Document segment:
The point here is that the advertising company had missed its mark. Yes, there was a need to educate the British audience, but we know so little about bagels that it seems the advert is for 'bagels' as opposed to a particular brand name. When it refers to New York bagels, I and many Brits like me thought that that was the name of the food - like you might say Scottish salmon. My reaction was to pop down to my local store and by ITS OWN brand of bagels - the advert said 'eat bagels', not 'buy New York bagels'. I guess in the US the advertisement or should I say commercial would work OK because the audience would be very familiar with bagels and realize the New York Bagel is a brand name.

So the marketing failed at one of the first hurdles - it had not attuned the message for the target audience.

In the software world, marketing is often extremely poor. I have always thought the main reason is that software companies have often grown around a particular technology, run by technology people, and to these people it is completely obvious why someone should buy its products - because they are technically wonderful! However, the same general marketing principles apply - you must know your target audiences, understand your key value proposition and how you are positioned in the software firmament and what your competition are up to. But a short look at marketing for virtually any software offering will quickly show this is rarely the case!

Lustratus uses its REPAMA Strategic Marketing analysis tools with clients to look at how products are being marketed, and the results can be quite eye-opening...so in order to increase awareness of this topic and further understanding, Lustratus has started a new blog to discuss issues around software marketing and its effectiveness. While this will be of obvious interest to software marketeers, I recommend it to buyers of software too - it is always useful to see how potential suppliers are tuning their messages and what markets they are really interested in.

Steve   

September 16, 2008

The internal market approach to SOA investment

I was reading a blog post from my good friend John Schmidt, Chairman of the Integration Consortium and now with a day job at Informatica, about trying to get funding for integration initiatives (in his case he was focusing on funding for an integration competency centre, a personal hot button), and I was very taken with John's view of using an 'internal free market' approach to getting funding approved.

Required tasks:
A) From the blog excerpt, quote the passage that begins at the words "In the software world, marketing" and stops after "rarely the case!".
B) According to the blog excerpt, what does Lustratus use with clients to examine how products are being marketed?
C) Recast the paragraph of the blog excerpt that opens "In the software world, marketing is often extremely poor" as a short bulleted list that keeps its main points.

Data records:
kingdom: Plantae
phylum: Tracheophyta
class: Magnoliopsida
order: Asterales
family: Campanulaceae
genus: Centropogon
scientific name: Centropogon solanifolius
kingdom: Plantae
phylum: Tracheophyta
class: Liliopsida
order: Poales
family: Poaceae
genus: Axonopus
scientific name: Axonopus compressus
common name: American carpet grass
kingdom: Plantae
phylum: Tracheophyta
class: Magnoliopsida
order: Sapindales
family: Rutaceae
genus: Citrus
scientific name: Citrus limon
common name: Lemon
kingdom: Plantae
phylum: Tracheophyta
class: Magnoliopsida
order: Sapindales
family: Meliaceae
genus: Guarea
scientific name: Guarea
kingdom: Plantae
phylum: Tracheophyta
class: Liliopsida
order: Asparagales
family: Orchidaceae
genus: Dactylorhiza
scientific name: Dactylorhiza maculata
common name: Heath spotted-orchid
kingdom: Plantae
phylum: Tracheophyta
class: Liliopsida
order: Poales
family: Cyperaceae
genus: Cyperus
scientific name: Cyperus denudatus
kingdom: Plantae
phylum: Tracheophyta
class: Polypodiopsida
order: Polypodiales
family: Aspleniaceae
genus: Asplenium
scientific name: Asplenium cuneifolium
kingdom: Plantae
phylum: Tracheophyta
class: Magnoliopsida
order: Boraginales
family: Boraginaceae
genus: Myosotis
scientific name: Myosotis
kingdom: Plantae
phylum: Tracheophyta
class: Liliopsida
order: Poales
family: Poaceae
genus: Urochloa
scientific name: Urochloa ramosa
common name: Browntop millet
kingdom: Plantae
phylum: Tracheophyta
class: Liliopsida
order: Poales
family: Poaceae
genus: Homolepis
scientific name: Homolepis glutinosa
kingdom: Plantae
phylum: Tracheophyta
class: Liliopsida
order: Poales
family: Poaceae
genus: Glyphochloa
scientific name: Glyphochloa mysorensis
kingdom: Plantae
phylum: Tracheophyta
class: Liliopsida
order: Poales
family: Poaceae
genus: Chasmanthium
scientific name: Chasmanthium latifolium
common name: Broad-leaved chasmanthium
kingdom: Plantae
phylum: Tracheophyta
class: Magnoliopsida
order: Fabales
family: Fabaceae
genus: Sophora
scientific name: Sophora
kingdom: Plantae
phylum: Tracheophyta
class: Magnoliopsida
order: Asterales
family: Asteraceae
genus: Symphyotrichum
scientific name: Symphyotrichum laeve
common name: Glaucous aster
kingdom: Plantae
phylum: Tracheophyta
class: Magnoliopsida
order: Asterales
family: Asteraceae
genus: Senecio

Response list:
A)
In the software world, marketing is often extremely poor. I have always thought the main reason is that software companies have often grown around a particular technology, run by technology people, and to these people it is completely obvious why someone should buy its products - because they are technically wonderful! However, the same general marketing principles apply - you must know your target audiences, understand your key value proposition and how you are positioned in the software firmament and what your competition are up to. But a short look at marketing for virtually any software offering will quickly show this is rarely the case!

B) Its REPAMA Strategic Marketing analysis tools.

C)
- Marketing in the software world is often extremely poor.
- The main reason, in the writer's view, is that software companies often grow around a particular technology and are run by technology people. To them it seems obvious that their products should be bought because they are technically wonderful.
- General marketing principles still apply:
  - know your target audiences
  - understand your key value proposition
  - know how you are positioned in the software firmament
  - know what your competition is doing
- A short look at marketing for virtually any software offering shows that this is rarely the case.